What lesson or skill did you learn from training (formal or informal) at McKinsey and how has it helped in your role? I think the most important skill I have taken away from training has been synthesis. It sounds simple enough but is very difficult to do well and it permeates most of the things we do for clients.

Tell us something you’ve learned about yourself or something that brought you closer to teammates or clients during the COVID-19 pandemic? I’ve been lucky that, since I started full-time in July, I’ve been able to co-locate with my teams quite frequently. That’s made a huge difference! One big takeaway from my summer internship, however, is that making a commitment to connecting and spending time together can make a big difference. Our summer class didn’t get a chance to do that in person. When I came back to Denver, I realized that all those Friday virtual happy hours over the summer really helped us develop a strong bond – most of those folks have become my closest friends.

What advice would you give someone interviewing at McKinsey? Whenever I talk to prospective candidates, I give the same three pieces of advice:

1. Focus On Your Strengths: You should have as comprehensive an approach to prep as possible, but I found the most value in deliberately working to enhance my strengths than trying to improve my weaknesses. There’s a lot of research out there on the merits of a strengths-based approach. For me, it was quite simple – I knew I could really impress folks in certain parts of the interview, and I simply didn’t have enough time (or energy) to become good at the things I struggled with the most.

2. Don’t Neglect The PEI: Take inventory of your personal and professional experiences and identify a handful of stories that are important and exciting to you. Practice telling your stories with both people familiar with the McKinsey interview process and people who are not (I found the latter usually provided better feedback!)

3. Be Yourself: As I was preparing for interviews during my first year of business school, I struggled a lot with confidence. I realized this was because I was constantly comparing myself to my peers and putting a lot of pressure on myself to be something I simply wasn’t. Before I walked into my final rounds, I decided that I was going to let go of the weight of the pressure of competing against others; I focused on being the best version of myself and highlighting the things I thought made me special, even if I’d been told by others that those qualities weren’t good enough to make it in consulting.

Who has had the biggest impact on you at McKinsey and how has she/he helped you? I’ve been incredibly lucky to have met and worked with a few colleagues who have had a big impact – people who have opened doors for me, or listened when I was struggling with something, or gave me feedback when I needed to hear it. If I had to choose one person that stands out is my buddy! When I re-joined the Denver office last summer, I was assigned a buddy – another associate who is about a year ahead in tenure. That person has had a huge impact on my experience so far; they’ve become someone I can trust and turn to for advice on several things, including staffing, developing my toolkit, and getting more involved at the office. It’s been incredibly helpful to have someone I can be honest with about my concerns and bounce ideas with, and they’ve really become a key source of support for me.

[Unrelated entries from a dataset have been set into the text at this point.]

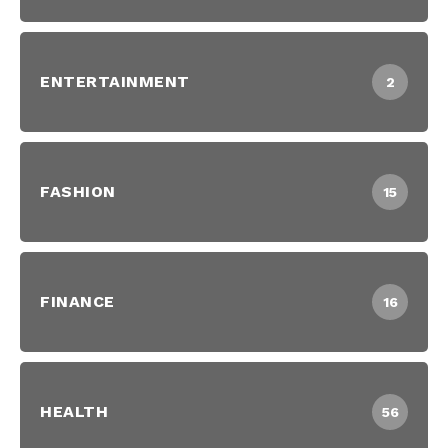
ENTERTAINMENT
2
FASHION
15
FINANCE
16
HEALTH
56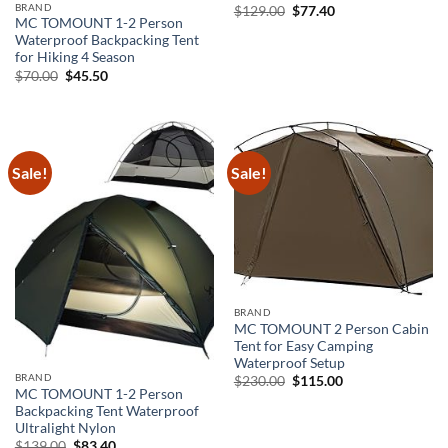
BRAND
Original
Current
$
129.00
$
77.40
price
price
MC TOMOUNT 1-2 Person
was:
is:
Waterproof Backpacking Tent
$129.00.
$77.40.
for Hiking 4 Season
Original
Current
$
70.00
$
45.50
price
price
was:
is:
$70.00.
$45.50.
Sale!
Sale!
BRAND
MC TOMOUNT 2 Person Cabin
Tent for Easy Camping
Waterproof Setup
BRAND
Original
Current
$
230.00
$
115.00
price
price
MC TOMOUNT 1-2 Person
was:
is:
Backpacking Tent Waterproof
$230.00.
$115.00.
Ultralight Nylon
Original
Current
$
139.00
$
83.40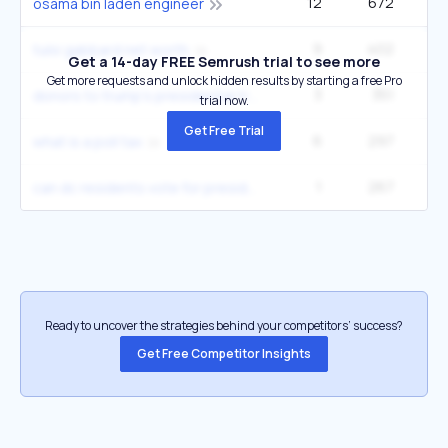
12
672
33
osama bin laden engineer
9
402
tulsi gabbard net worth
Get a 14-day FREE Semrush trial to see more
Get more requests and unlock hidden results by starting a free Pro
3
351
2
donors to trump's presidential transition
trial now.
Get Free Trial
6
297
4
what is a poll tax
1
267
can dc residents vote for president
Ready to uncover the strategies behind your competitors’ success?
Get Free Competitor Insights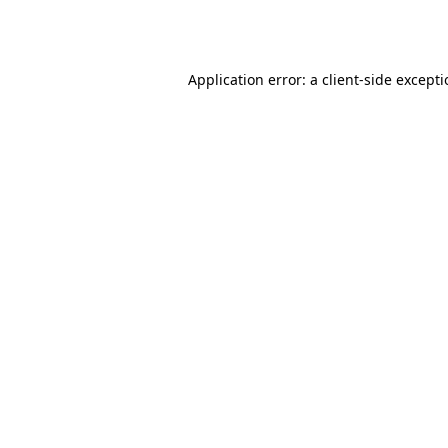
Application error: a
client
-side except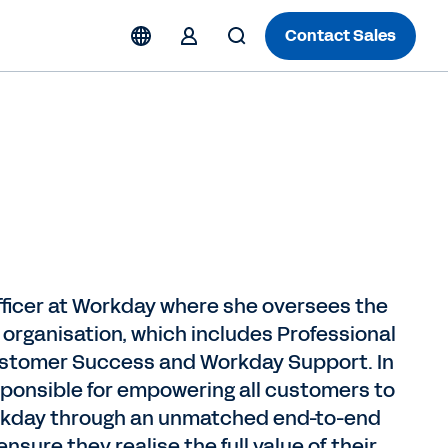
Contact Sales
fficer at Workday where she oversees the
rganisation, which includes Professional
ustomer Success and Workday Support. In
esponsible for empowering all customers to
Workday through an unmatched end-to-end
sure they realise the full value of their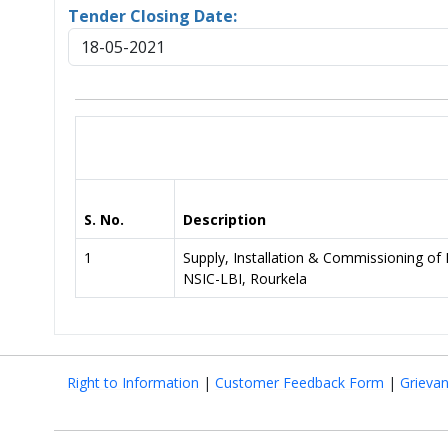
Tender Closing Date:
18-05-2021
S. No.
Description
1
Supply, Installation & Commissionin
NSIC-LBI, Rourkela
Right to Information
|
Customer Feedback Form
|
Grieva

My most meaningful achievement (professional or personal) and how it made a difference is…I helped launch a women’s network at my previous employer. There was a real need for change, and we were able to do a little bit of that. What made me feel most proud was hearing from other employees who felt excited about having a space to share experiences and raise issues for the first time. We put on a lot of great programming and got folks (regardless of gender-identity) engaged in productive dialogue and by the time I left we were standing up other ERGs.

A fun fact about me is… As a junior in college, I interned at MoMA for a semester – walking into that building for work each day was unreal!